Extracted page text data
---+---
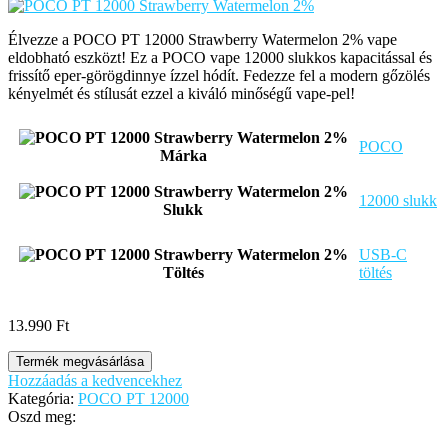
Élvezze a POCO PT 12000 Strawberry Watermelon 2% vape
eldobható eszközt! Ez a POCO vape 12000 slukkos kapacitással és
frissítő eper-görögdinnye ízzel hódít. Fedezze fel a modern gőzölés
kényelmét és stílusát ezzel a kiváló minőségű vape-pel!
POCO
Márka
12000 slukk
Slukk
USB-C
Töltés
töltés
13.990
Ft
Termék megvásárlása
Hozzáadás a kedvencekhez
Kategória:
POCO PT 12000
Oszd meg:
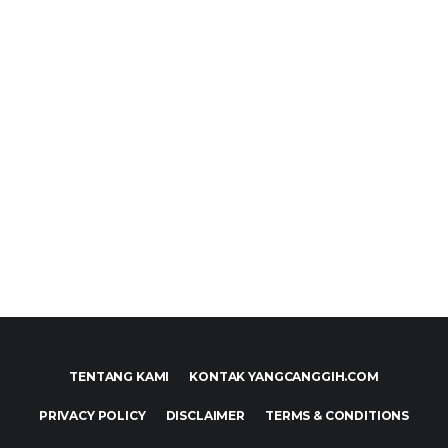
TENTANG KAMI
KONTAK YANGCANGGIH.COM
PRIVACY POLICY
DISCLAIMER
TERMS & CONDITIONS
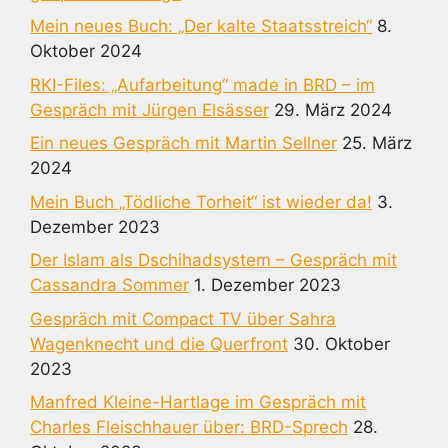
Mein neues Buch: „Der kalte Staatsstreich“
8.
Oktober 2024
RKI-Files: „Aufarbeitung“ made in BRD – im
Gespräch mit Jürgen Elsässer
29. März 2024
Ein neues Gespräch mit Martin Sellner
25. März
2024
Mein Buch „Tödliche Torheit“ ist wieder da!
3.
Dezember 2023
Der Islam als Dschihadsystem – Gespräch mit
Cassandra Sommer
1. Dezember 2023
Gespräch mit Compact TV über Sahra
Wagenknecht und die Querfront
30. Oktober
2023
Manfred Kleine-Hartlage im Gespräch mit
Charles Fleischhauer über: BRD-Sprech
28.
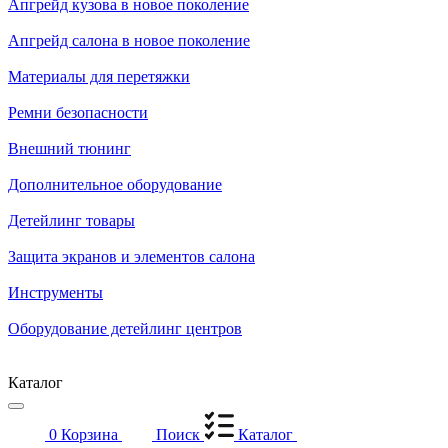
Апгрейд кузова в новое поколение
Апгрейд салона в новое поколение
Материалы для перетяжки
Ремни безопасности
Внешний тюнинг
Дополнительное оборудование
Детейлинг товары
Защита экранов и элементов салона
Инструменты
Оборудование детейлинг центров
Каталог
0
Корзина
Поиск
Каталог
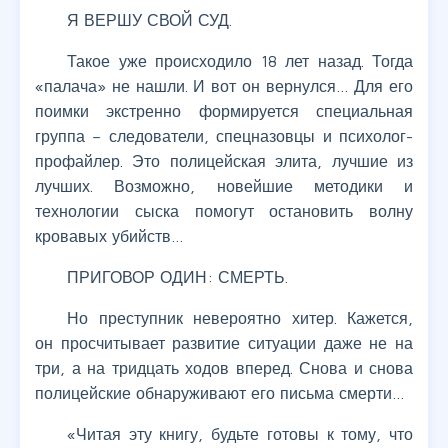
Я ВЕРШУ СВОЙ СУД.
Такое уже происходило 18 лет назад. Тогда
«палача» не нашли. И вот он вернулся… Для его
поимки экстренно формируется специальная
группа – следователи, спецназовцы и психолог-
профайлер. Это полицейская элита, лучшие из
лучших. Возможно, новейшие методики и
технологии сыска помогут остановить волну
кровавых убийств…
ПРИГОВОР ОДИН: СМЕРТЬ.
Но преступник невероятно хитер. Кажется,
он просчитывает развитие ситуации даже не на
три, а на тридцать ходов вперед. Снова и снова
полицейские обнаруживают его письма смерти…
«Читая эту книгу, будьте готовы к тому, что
---+---
**Required work**
Starting from the line with "Я ВЕРШУ СВОЙ СУД.", write out every remaining line of the data above exactly, the final line included, and nothing before it.

**Solution for this problem**
Я ВЕРШУ СВОЙ СУД.
Такое уже происходило 18 лет назад. Тогда
«палача» не нашли. И вот он вернулся… Для его
поимки экстренно формируется специальная
группа – следователи, спецназовцы и психолог-
профайлер. Это полицейская элита, лучшие из
лучших. Возможно, новейшие методики и
технологии сыска помогут остановить волну
кровавых убийств…
ПРИГОВОР ОДИН: СМЕРТЬ.
Но преступник невероятно хитер. Кажется,
он просчитывает развитие ситуации даже не на
три, а на тридцать ходов вперед. Снова и снова
полицейские обнаруживают его письма смерти…
«Читая эту книгу, будьте готовы к тому, что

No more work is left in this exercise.